But as in all food, more refining means fewer health benefits and reduction of flavor notes that come with freshly pressed olive oil. Yes, there are laws and regulations but in some countries they may not be enforced or difficult to enforce.  There are many different grades of olive oil and blending of more refined lower grades (and other oils) with higher grades of olive oil may go undetected.

I read olive oil labels checking for expiration dates.  What variety of olive was used? But most importantly, how does it taste? This will become your “true north” when selecting olive oil. Taste. Taste. Taste.  Taste is my best indicator of flavor and quality.

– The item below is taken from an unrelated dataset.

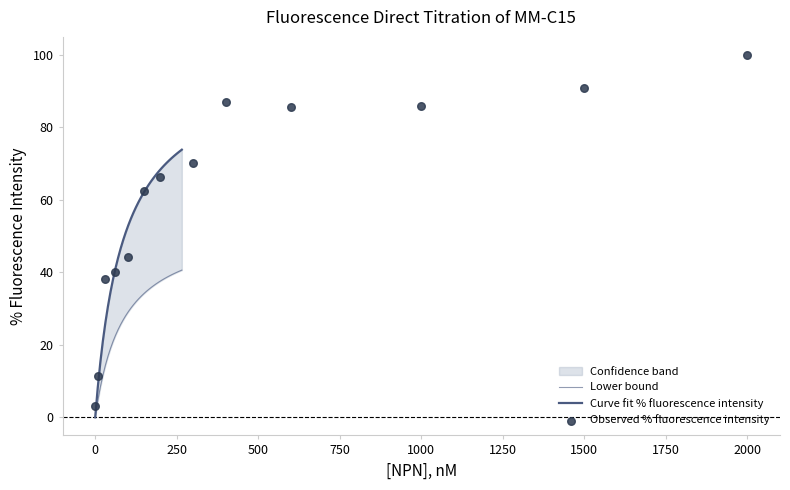

What is the change in value from 226.5625 to 257.8125?

+1.3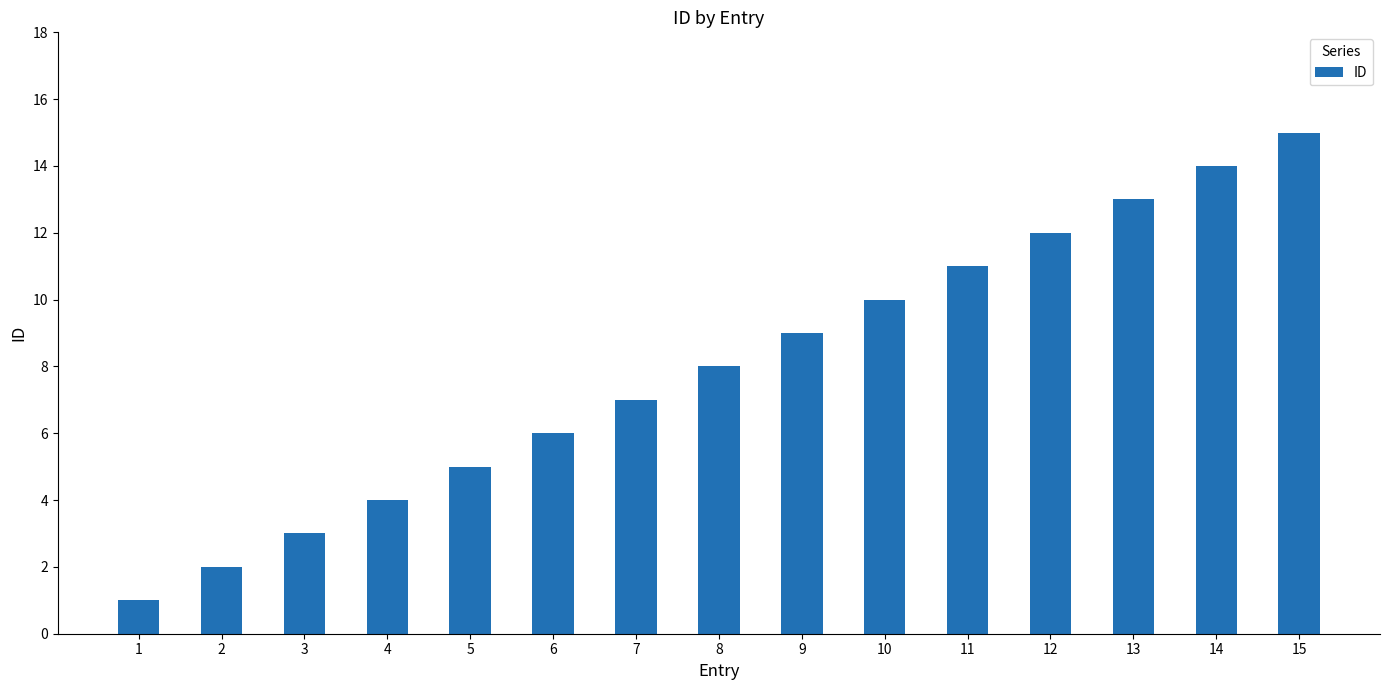

True or false: the data shows 16 at 10.

False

When I taste my olive oil the descriptors I hope to use are: (according to Mr. Mueller’s book)

  • Artichoke
  • Fresh-cut grass
  • Green tomato
  • Kiwi
  • Peppery

If it is not good, the descriptors I will use are:

  • Fusty
  • Musty
  • Rancid
  • Briney/Winey/Vinegary
  • Cucumber
  • Grubby

Olive oil has a shelf life of 18-24 months (if stored properly) but unfortunately harvest dates are seldom listed on bottles. Maybe someday we will see harvest dates on the label but in the meantime I will continue to taste and slurp my way through the olive oil shelf looking for brands that reliably deliver great taste.